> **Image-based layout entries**
------------------------------------------------------------
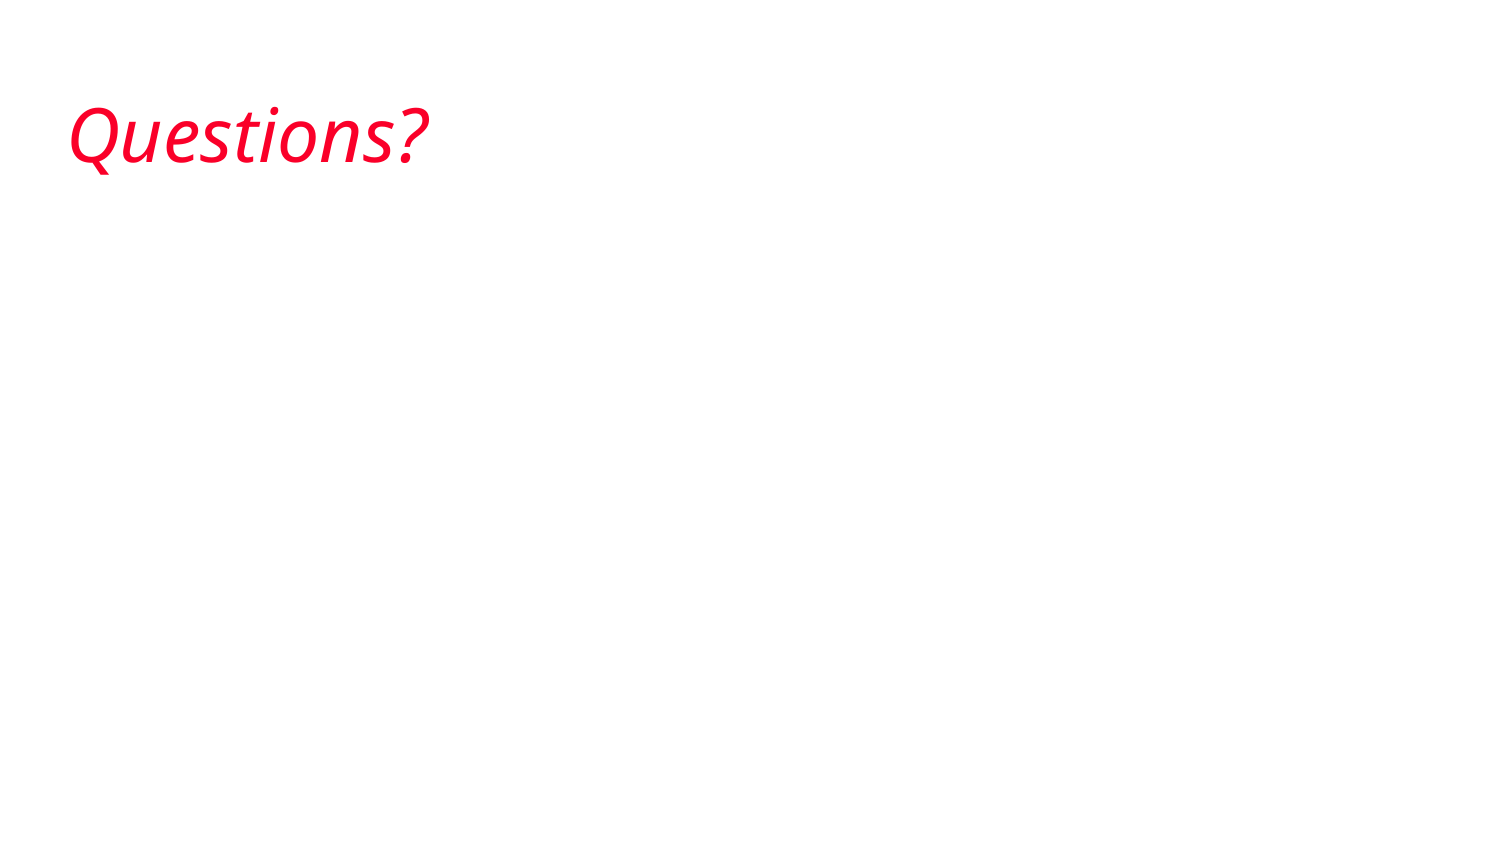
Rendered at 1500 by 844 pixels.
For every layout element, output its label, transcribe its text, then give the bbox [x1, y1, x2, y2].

title Questions? [51, 72, 1449, 167]
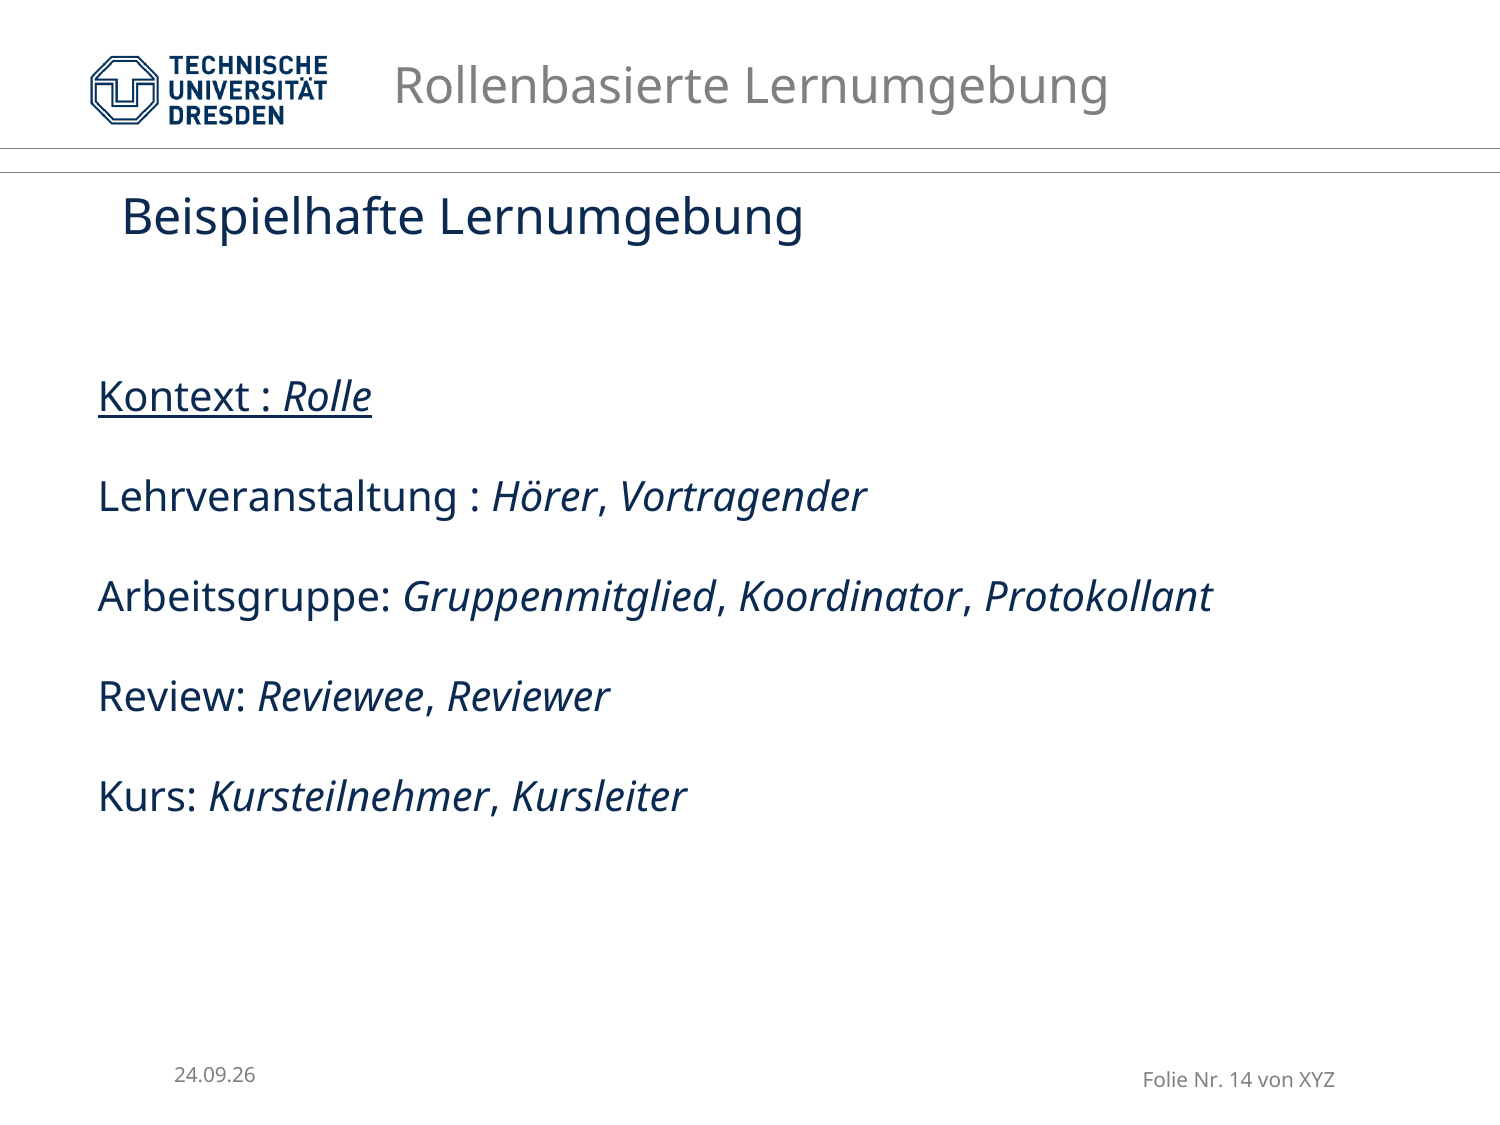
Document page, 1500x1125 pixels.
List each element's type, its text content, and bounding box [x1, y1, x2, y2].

title Rollenbasierte Lernumgebung [378, 0, 1500, 178]
text_box Beispielhafte Lernumgebung [106, 177, 1418, 252]
text_box 26.06.18 [159, 1046, 510, 1107]
text_box Kontext : Rolle Lehrveranstaltung : Hörer, Vortragender Arbeitsgruppe: Gruppenmitglied, Koordinator, Protokollant Review: Reviewee, Reviewer Kurs: Kursteilnehmer, Kursleiter [82, 212, 1453, 827]
picture [90, 54, 327, 125]
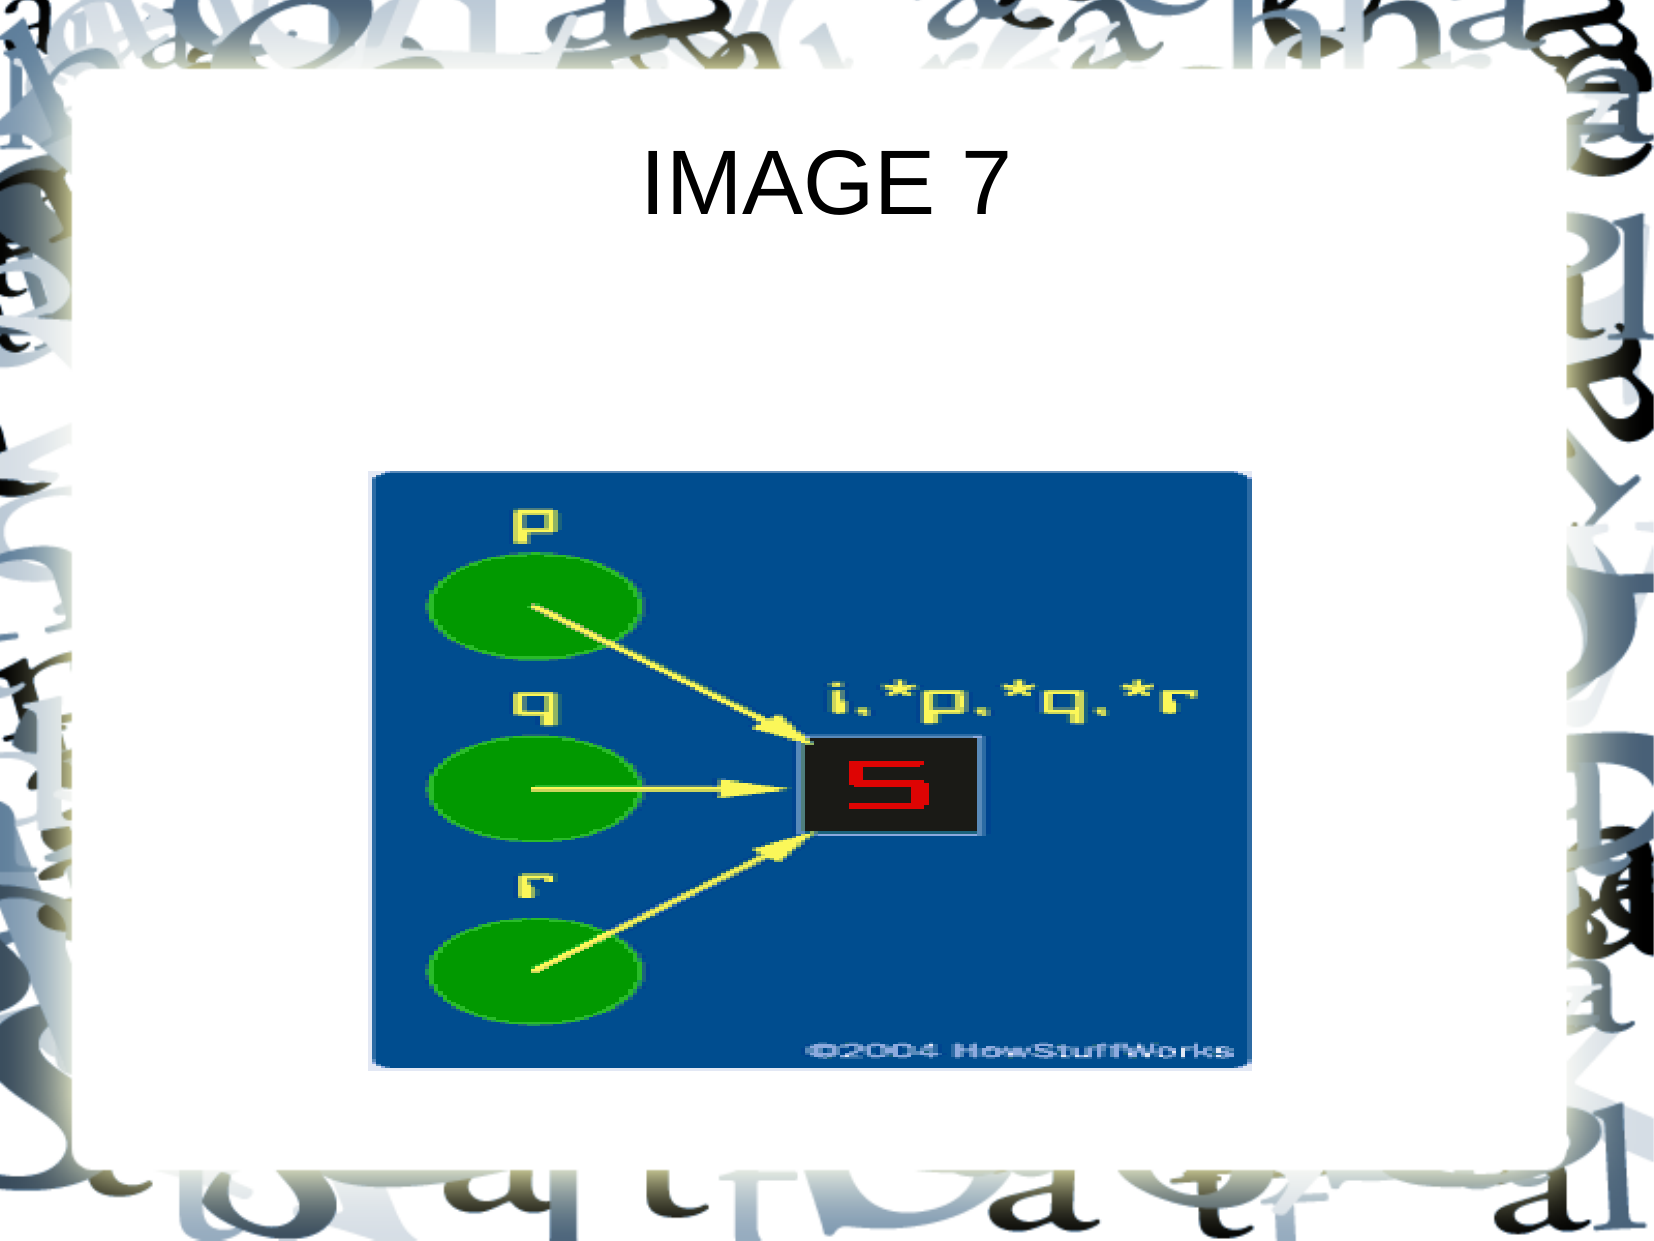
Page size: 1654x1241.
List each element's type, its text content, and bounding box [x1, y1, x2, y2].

picture [0, 0, 1654, 1241]
title IMAGE 7 [82, 86, 1571, 279]
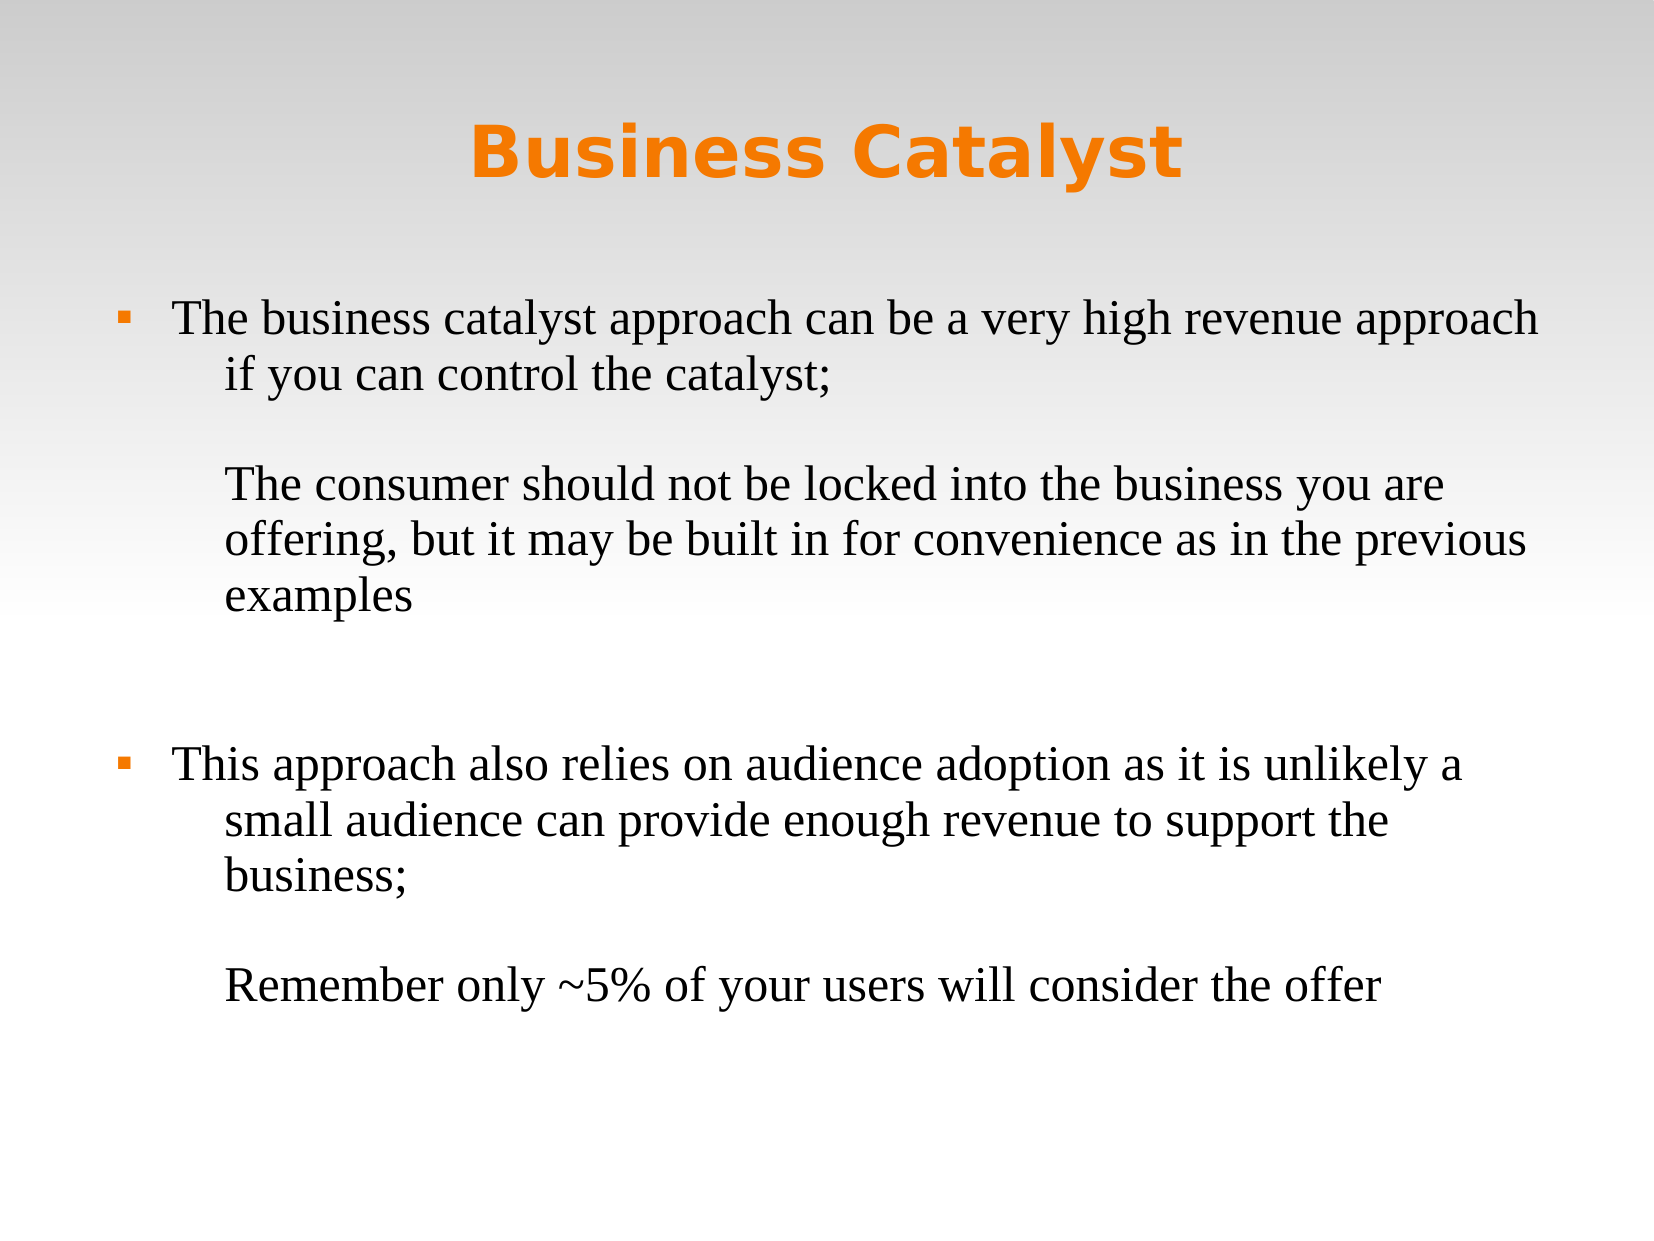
------------------------------------------------------------
> **WHAT YOU SHOULD DO**
Can you output every line of the records above as a numbered list, skipping blank lines and leaving out the pictures?

> **COMPLETED TASK**
1. Rendered at 1500 by 844 pixels.
2. For every layout element, output its label, transcribe its text, then give the bbox [x1, y1, x2, y2].
3. title Questions? [51, 72, 1449, 167]
4. Document page, 1500x1125 pixels.
5. List each element's type, its text content, and bounding box [x1, y1, x2, y2].
6. title Rollenbasierte Lernumgebung [378, 0, 1500, 178]
7. text_box Beispielhafte Lernumgebung [106, 177, 1418, 252]
8. text_box 26.06.18 [159, 1046, 510, 1107]
9. text_box Kontext : Rolle Lehrveranstaltung : Hörer, Vortragender Arbeitsgruppe: Gruppenmitglied, Koordinator, Protokollant Review: Reviewee, Reviewer Kurs: Kursteilnehmer, Kursleiter [82, 212, 1453, 827]
10. picture [90, 54, 327, 125]
11. Page size: 1654x1241.
12. List each element's type, its text content, and bounding box [x1, y1, x2, y2].
13. picture [0, 0, 1654, 1241]
14. title IMAGE 7 [82, 86, 1571, 279]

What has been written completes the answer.